Both artists are committed to working with youth and doing community outreach. For their piece “Kahu” (Guardian), pictured above, the duo wanted to preserve a part of Hawaii’s past while respecting the integrity of contemporary graffiti muralism (must have concept, letters, characters, background). According to Estria and Prime, the arrows represent battle-mode in graffiti, and the downward pointing triangles are a symbol of affection in Hawaiian tattoos.
“Much of the beauty and magic surrounding Hawaii’s past is usually retold in hula or music, but not in graffiti murals,” says Prime regarding their choice of subject matter.

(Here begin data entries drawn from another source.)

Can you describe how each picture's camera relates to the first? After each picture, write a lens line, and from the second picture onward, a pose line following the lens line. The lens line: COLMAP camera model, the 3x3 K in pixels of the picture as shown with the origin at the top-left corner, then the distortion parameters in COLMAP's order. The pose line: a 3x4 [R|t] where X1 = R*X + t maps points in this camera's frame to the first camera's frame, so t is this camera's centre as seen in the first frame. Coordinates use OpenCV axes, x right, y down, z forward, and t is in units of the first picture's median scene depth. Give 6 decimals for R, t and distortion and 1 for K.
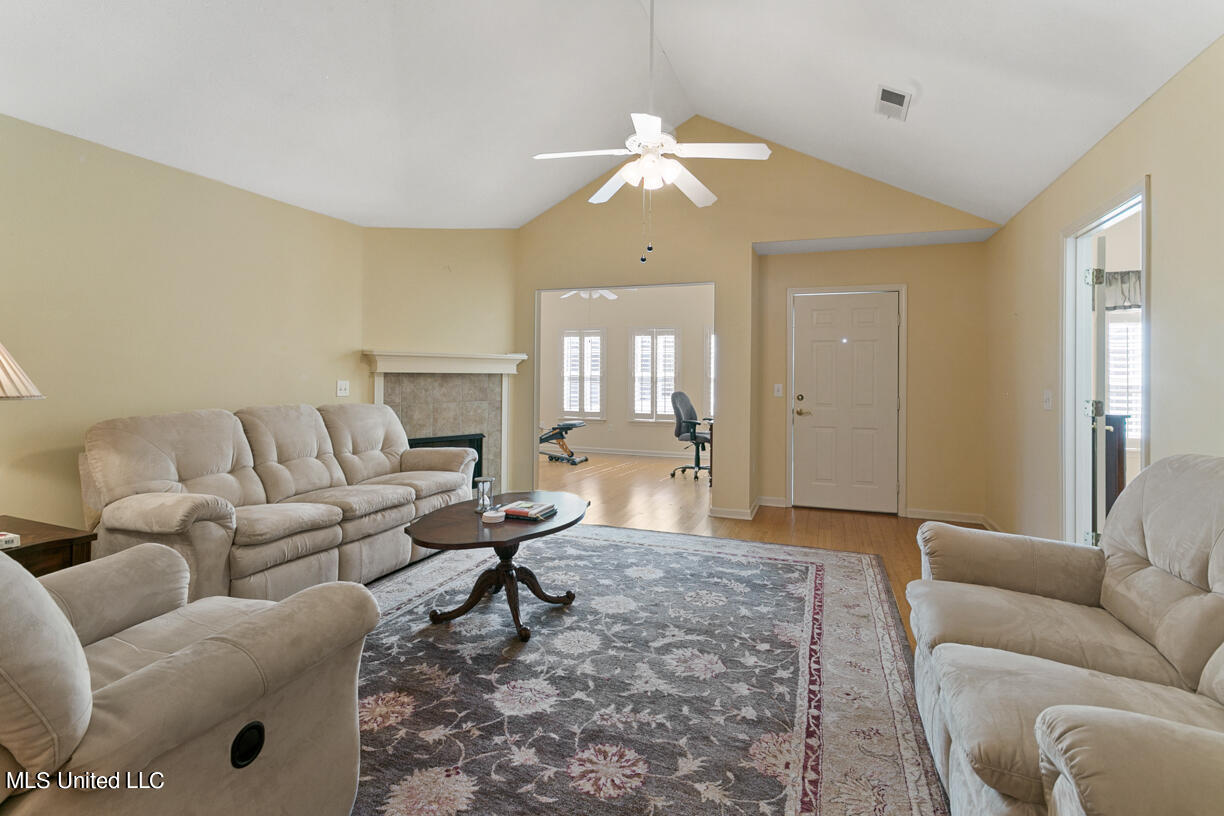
lens RADIAL K [[594.1, 0, 603.9], [0, 594.1, 377.6], [0, 0, 1]] dist [0.001023, 0.000485]
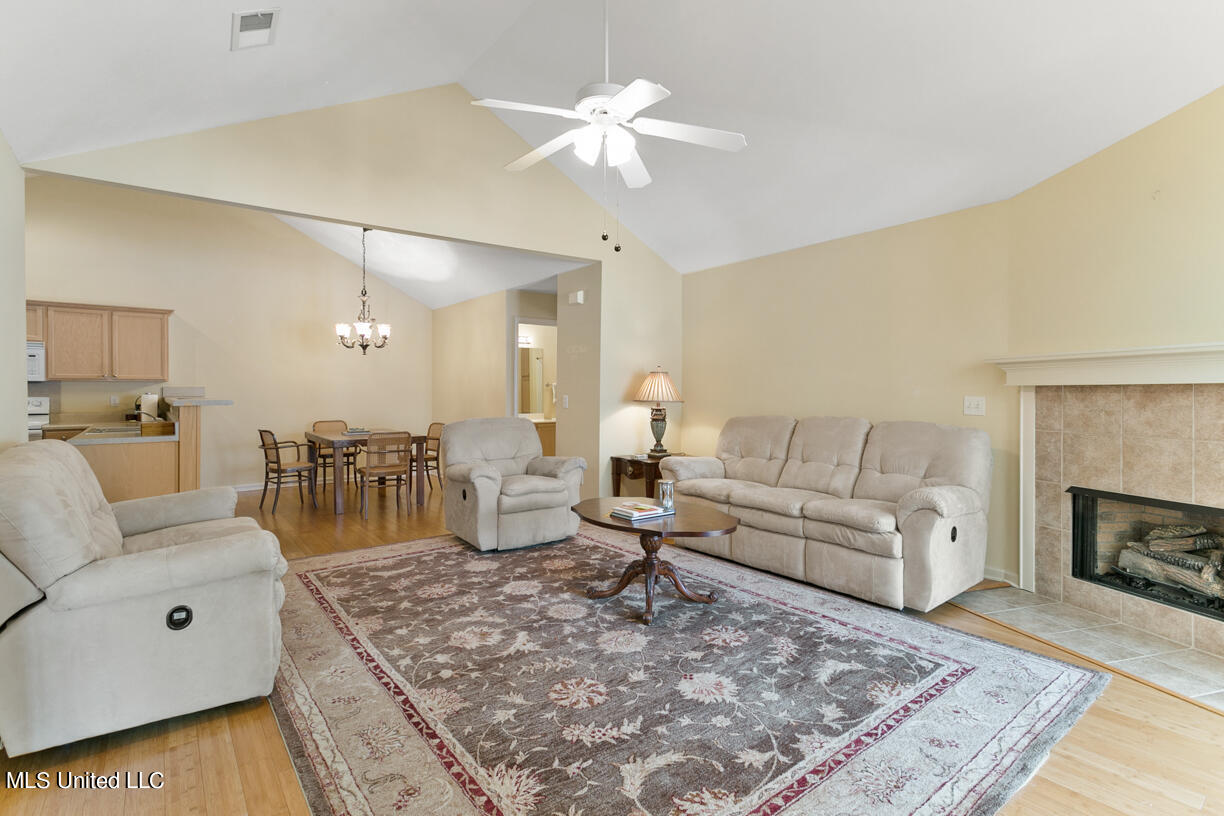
lens RADIAL K [[582.4, 0, 612.0], [0, 582.4, 408.0], [0, 0, 1]] dist [-0.001693, 0.000637]
pose [[-0.519882, 0.017126, -0.854067, 0.805587], [-0.002537, 0.999764, 0.021593, 0.006965], [0.854234, 0.013393, -0.519715, 1.496291]]
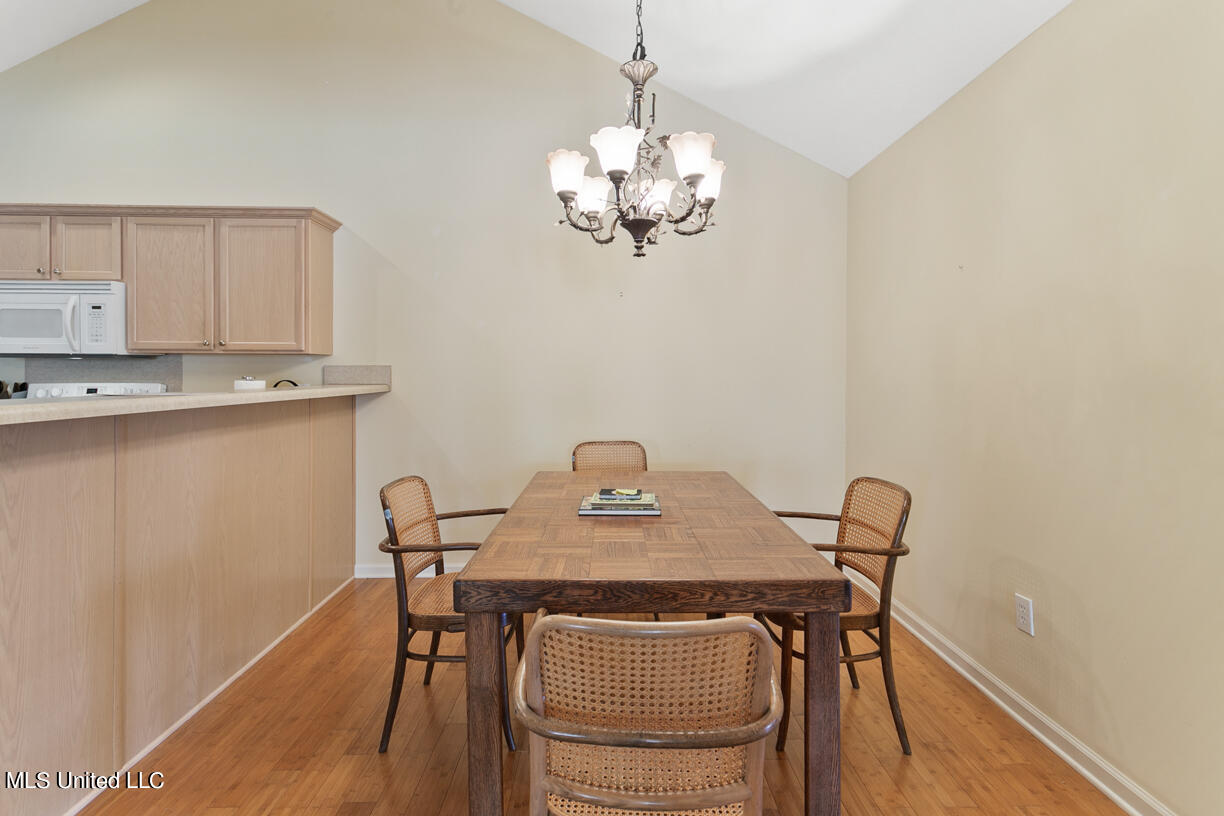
lens RADIAL K [[594.2, 0, 611.7], [0, 594.2, 374.7], [0, 0, 1]] dist [0.003591, 0.000861]
pose [[-0.929122, -0.009136, -0.369660, -0.273557], [-0.008638, 0.999958, -0.003002, -0.003980], [0.369672, 0.000403, -0.929162, 0.222117]]
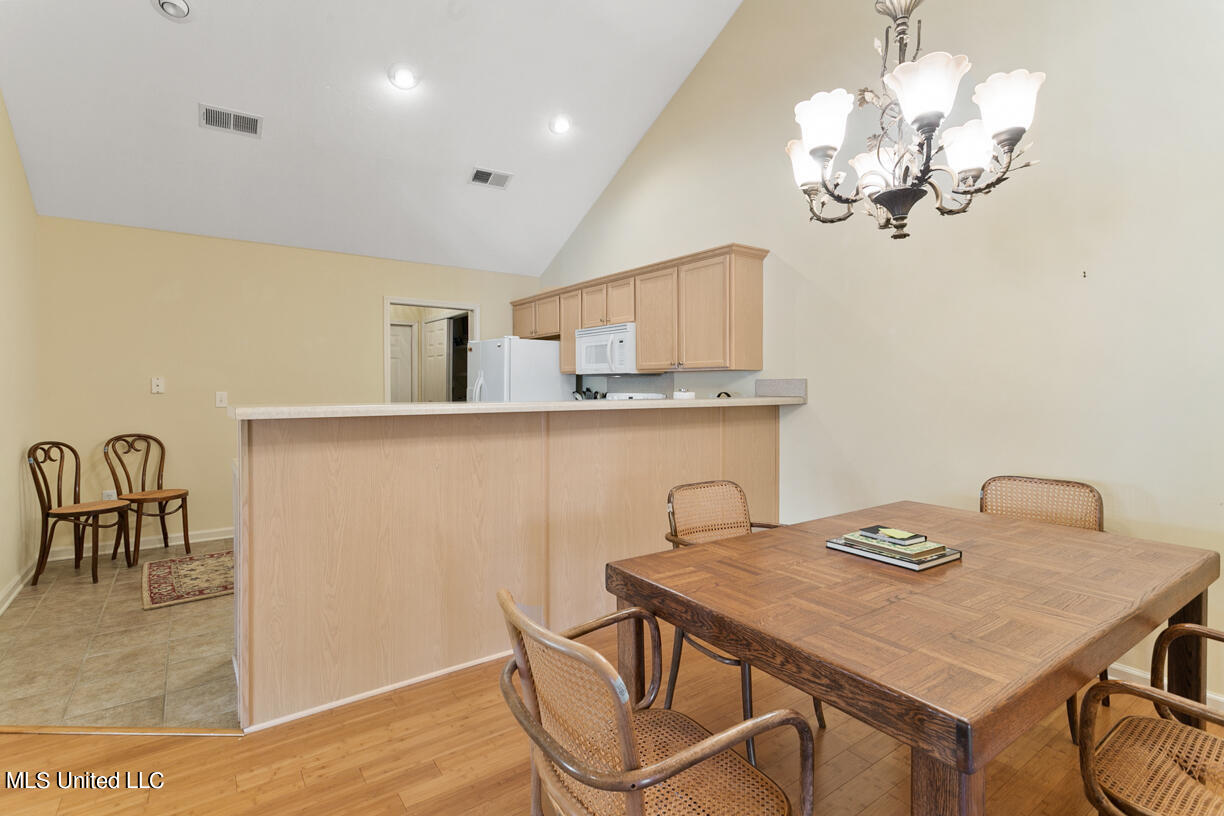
lens RADIAL K [[582.4, 0, 608.6], [0, 582.4, 394.3], [0, 0, 1]] dist [-0.000004, 0.001163]
pose [[-0.832112, -0.018077, 0.554314, -0.623703], [-0.009689, 0.999790, 0.018059, -0.007684], [-0.554524, 0.009657, -0.832112, 0.186736]]
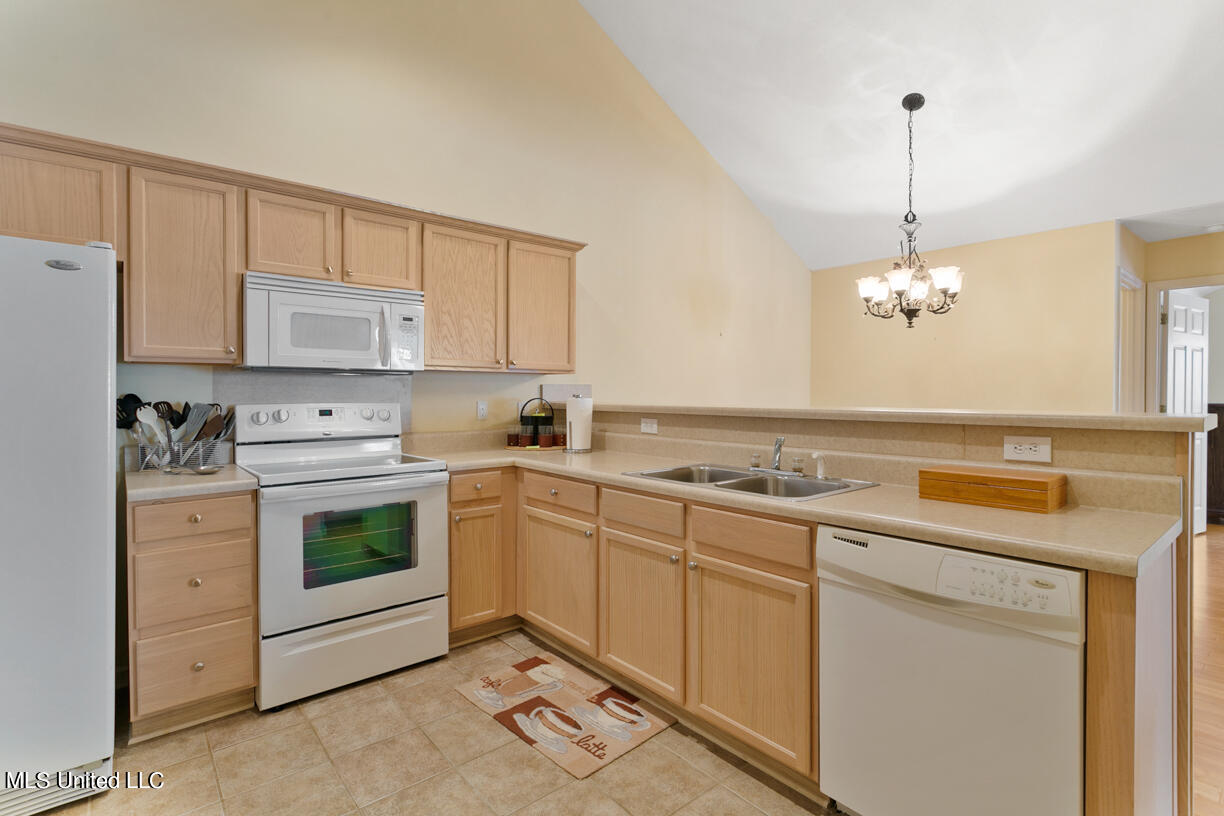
lens RADIAL K [[582.4, 0, 608.6], [0, 582.4, 394.3], [0, 0, 1]] dist [-0.000004, 0.001163]
pose [[-0.490584, -0.005439, -0.871377, 0.818509], [-0.002544, 0.999985, -0.004810, 0.006136], [0.871390, -0.000143, -0.490590, -0.342190]]
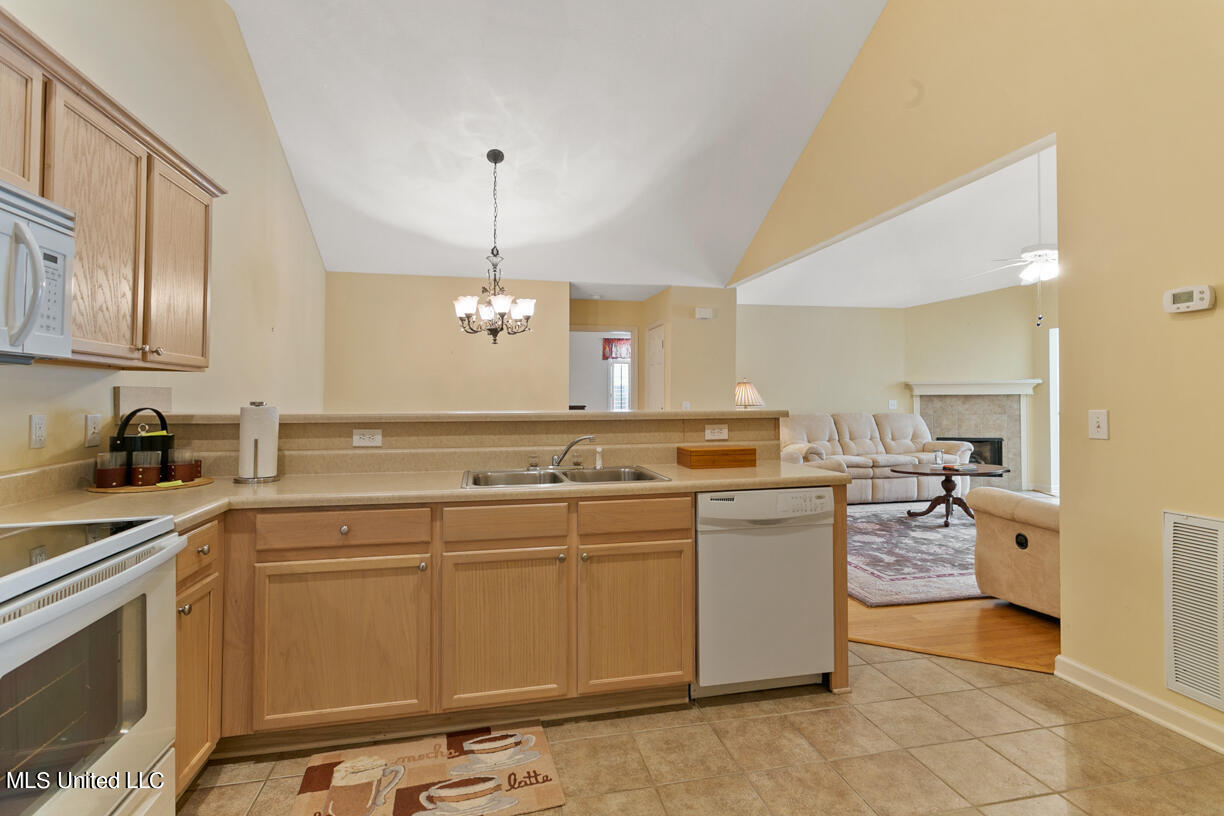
lens RADIAL K [[588.2, 0, 611.6], [0, 588.2, 385.4], [0, 0, 1]] dist [0.003608, 0.000822]
pose [[0.548335, -0.026853, -0.835827, 0.827944], [0.007266, 0.999600, -0.027348, 0.004898], [0.836227, 0.008922, 0.548311, -0.947687]]
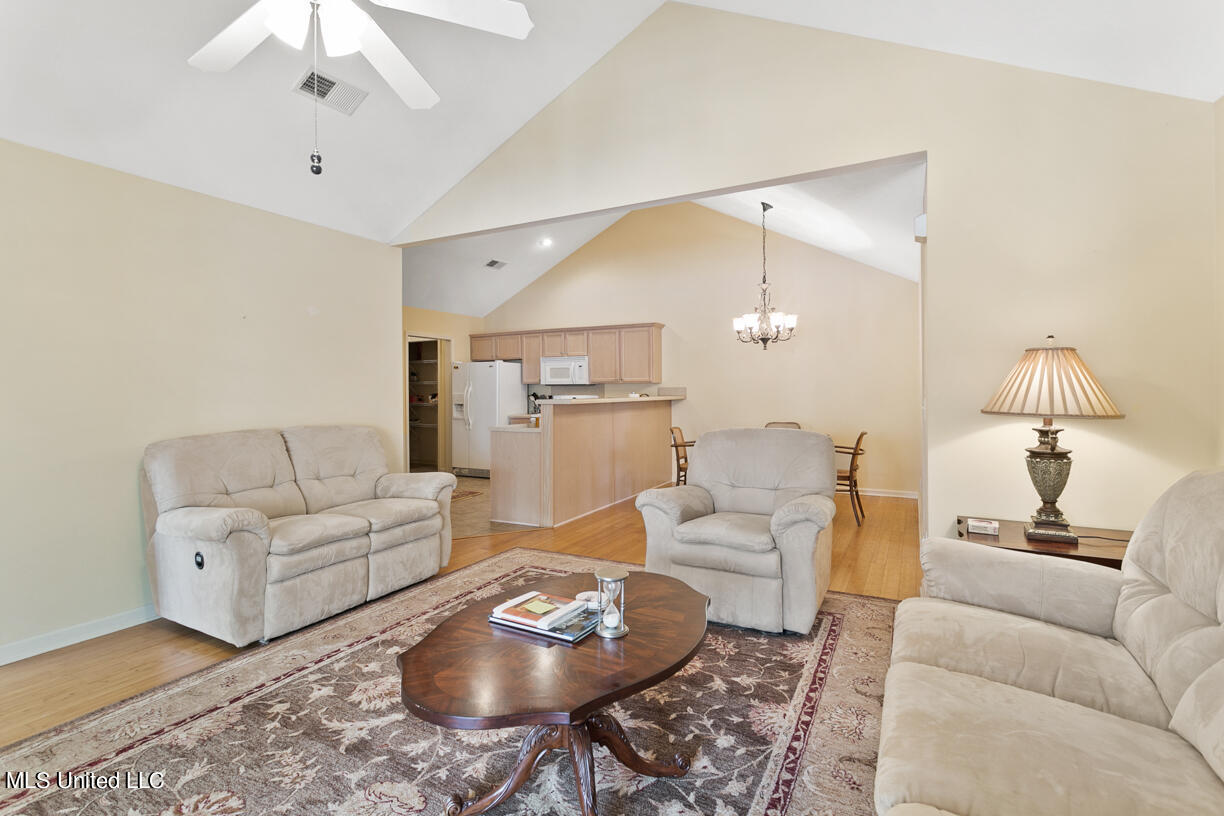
lens RADIAL K [[582.4, 0, 608.6], [0, 582.4, 394.3], [0, 0, 1]] dist [-0.000004, 0.001163]
pose [[-0.993213, -0.003505, 0.116258, -0.263447], [-0.002790, 0.999976, 0.006306, -0.005447], [-0.116277, 0.005939, -0.993199, 1.560651]]
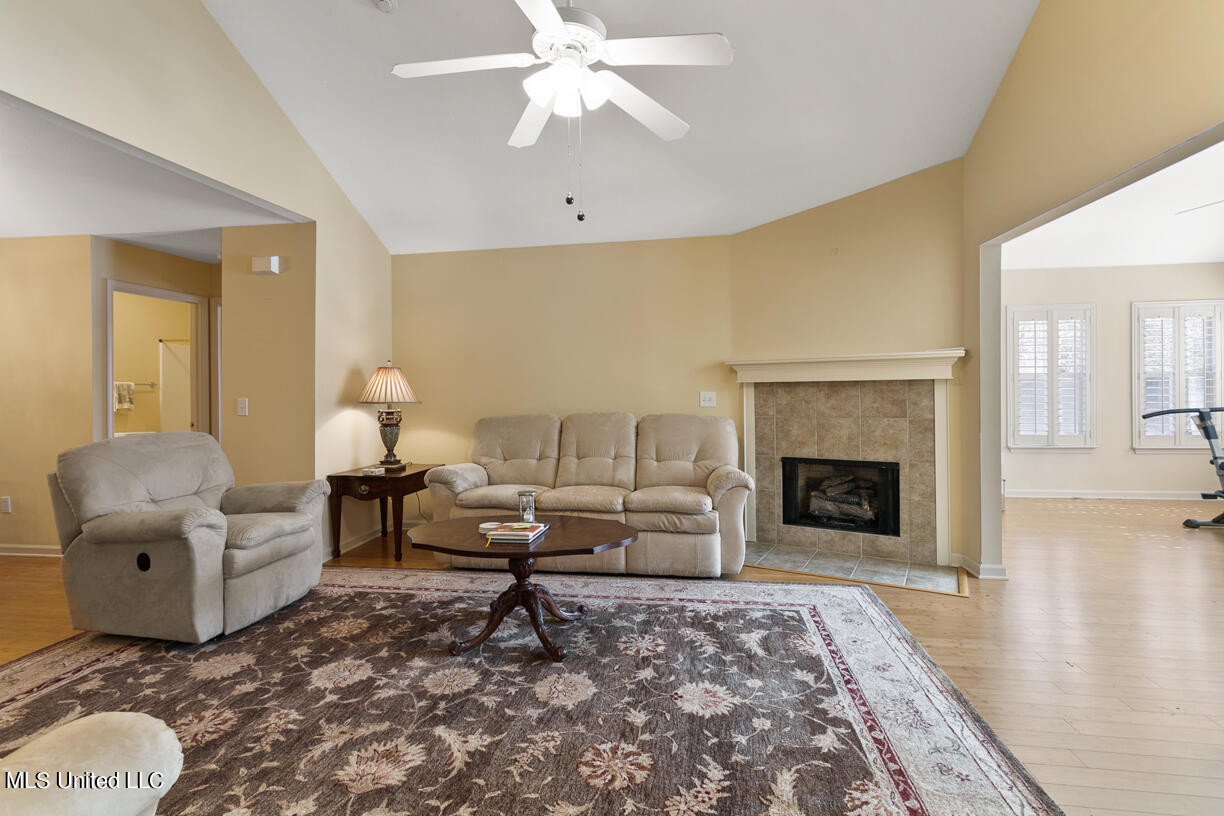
lens RADIAL K [[582.4, 0, 608.6], [0, 582.4, 394.3], [0, 0, 1]] dist [-0.000004, 0.001163]
pose [[0.207756, 0.000811, -0.978180, 0.779881], [0.013436, 0.999903, 0.003683, 0.005380], [0.978088, -0.013908, 0.207725, 0.939013]]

Here is background on the work from the collaborators: The guardian sharks of Pu’uloa were Ka’ahupahau and her brother, Kahi’uka. These guardians were benevolent gods who were cared for and worshiped by the people; and who aided fishermen, and drove off man-eating sharks. Ka’ahupahau may mean “Well-cared for Feather Cloak” (the feather cloak was a symbol of royalty). Kahi’uka means “Smiting Tail”; his shark tail was used to strike at enemy sharks. He also used his tail to strike fishermen as a warning that unfriendly sharks had entered Pu’uloa. Ka’ahupahau lived in an underwater cave in Honouliuli lagoon (West Loch). Kahi’uka lived in an underwater cave off Moku’ume’ume (Ford Island) near Keanapua’a Point at the entrance of East Loch.
A US Navy dry dock over the old home of Ka’ahupahau collapsed shortly after it was built. Engineers claimed earth tremors prevented any structure from resting upon the bottom, but Hawaiians believe that “The smiting tail” still guards the blue lagoon at Pearl Harbor.
In ancient times Ka’ahupahau established the law that no shark shall kill a human being in her waters. Only in recent times have sharks been known to bite people in O’ahu waters.
Pu’uloa: Where Once There Was Life… [an excerpt]
Aia nui nā kahawai i laila … koe kaka’ikahi nō.
There were many streams … only a few remain.
Aia nā i’a hāmau leo o ‘Ewa i ulu ai… he mō’alihaku
There the pearl oysters thrived … now fossils.
Aia ‘o Ka’ahupahau i Pu’uloa … Ua pa’a ka hale
There lived Ka’ahupahau, the shark at Pu’uloa … her home is closed.
—Shad, December 1, 2008
“Foremost in all our thoughts should be the care of this land of our ancestors.”
After completing “Kahu,” Estria and Prime generously decided to paint a second shipping container, creating a vibrant design utilizing their names (pictured below). The latest addition to our contemporary art holdings!